How do I limit my search to product only? When answering, please note that the example is simplified. I would prefer that the solution "erase" the knowledge of products (if possible), beacause a then it will probably work in all cases.

JohnSmith1976
  • 536
  • 2
  • 12
  • 35
  • 1
    The `//` selector in `//*[not(*)]` changes the scope of your xpath back to the document root element (the `root_tag`). You'll need to write this using a local selector, like `headline_1` or `headine_1/tag_1`, and not one with `//`. – Aaron Breckenridge Mar 31 '13 at 15:02
  • OK, but do you have a suggestion to an expression that could handle this? I do in the code have this: **paths = ["/root_tag/middle_tag/item_tag/headline_1", "/root_tag/middle_tag/item_tag/headline_2"]**. Maybe we could extract **"headline_1"** and **"headline_2"** (the parts that does not occour in both) and then search for them locally... – JohnSmith1976 Mar 31 '13 at 15:44
  • I am a professional scrapper, so if you put some $$, I can do it for you,as you [requested](http://stackoverflow.com/questions/21752838/how-to-scrape-a-website-with-the-socksify-gem-proxy). If you interested, drop me an email as mentioned in my profile. – Arup Rakshit Feb 13 '14 at 12:15
  • Thanks, but I am simply looking for a regular SO code answer, so I can put the code it into my app and do lots of stuff with it. – JohnSmith1976 Feb 13 '14 at 12:36

3 Answers3

2

Instead of:

//*[not(*)] 

Use:

(//product)[1]//*[not(*)] 

This selects the "leaf nodes" only under the first product element in the XML document.

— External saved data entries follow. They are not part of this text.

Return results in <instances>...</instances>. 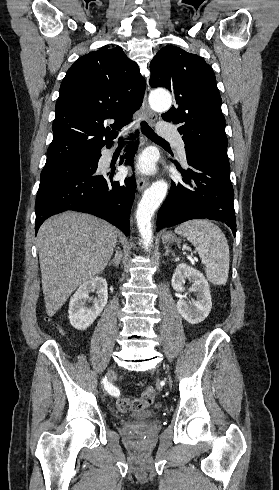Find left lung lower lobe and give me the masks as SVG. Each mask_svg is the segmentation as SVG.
<instances>
[{
  "label": "left lung lower lobe",
  "mask_w": 279,
  "mask_h": 490,
  "mask_svg": "<svg viewBox=\"0 0 279 490\" xmlns=\"http://www.w3.org/2000/svg\"><path fill=\"white\" fill-rule=\"evenodd\" d=\"M186 155L189 168L174 161L183 178L172 181L158 214L157 231L191 219H210L225 223L235 236L234 191L228 159L202 149L188 150Z\"/></svg>",
  "instance_id": "left-lung-lower-lobe-1"
}]
</instances>
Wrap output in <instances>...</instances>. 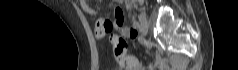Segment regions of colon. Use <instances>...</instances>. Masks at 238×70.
Segmentation results:
<instances>
[{"label":"colon","instance_id":"5ec220e1","mask_svg":"<svg viewBox=\"0 0 238 70\" xmlns=\"http://www.w3.org/2000/svg\"><path fill=\"white\" fill-rule=\"evenodd\" d=\"M121 26V25H119ZM135 37V33H112L110 37L111 44H113L115 57L120 64V66L126 70L137 69V60L135 57L126 55L127 54V43L132 41ZM127 42V43H126Z\"/></svg>","mask_w":238,"mask_h":70}]
</instances>
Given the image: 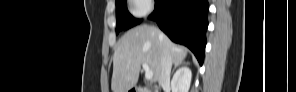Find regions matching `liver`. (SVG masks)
<instances>
[{"mask_svg":"<svg viewBox=\"0 0 296 92\" xmlns=\"http://www.w3.org/2000/svg\"><path fill=\"white\" fill-rule=\"evenodd\" d=\"M167 51L172 63L183 62L187 50L173 43L158 28L140 25L127 31L119 40L113 56L112 92H128L138 81L141 65L147 63L158 81L161 59Z\"/></svg>","mask_w":296,"mask_h":92,"instance_id":"6515ba94","label":"liver"}]
</instances>
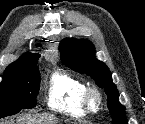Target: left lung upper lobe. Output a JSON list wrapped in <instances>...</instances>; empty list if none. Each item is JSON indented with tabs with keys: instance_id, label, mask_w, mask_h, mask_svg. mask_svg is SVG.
Masks as SVG:
<instances>
[{
	"instance_id": "obj_1",
	"label": "left lung upper lobe",
	"mask_w": 145,
	"mask_h": 124,
	"mask_svg": "<svg viewBox=\"0 0 145 124\" xmlns=\"http://www.w3.org/2000/svg\"><path fill=\"white\" fill-rule=\"evenodd\" d=\"M62 61L72 70L87 74L108 96V108L113 124H127L125 108L119 103V93L112 82L109 68L94 57L95 48L87 40L66 39L60 43Z\"/></svg>"
}]
</instances>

Repeat this for all product elements in the document. You can get their count by:

count(//product)
Dimitre Novatchev
  • 240,661
  • 26
  • 293
  • 431
0

You may just want:

product_data = product.xpath("*")

which will all find sub-elements of product.

Neil Slater
  • 26,512
  • 6
  • 76
  • 94
0

The answer is to simply add a . before //*[not(*)]:

product_data = product.xpath(".//*[not(*)]")

This tells the XPath expression to start at the current node rather than the root.

Mr. Novatchev's answer, while technically correct, would not result in the parsing code being idiomatic Ruby.

Mark Thomas
  • 37,131
  • 11
  • 74
  • 101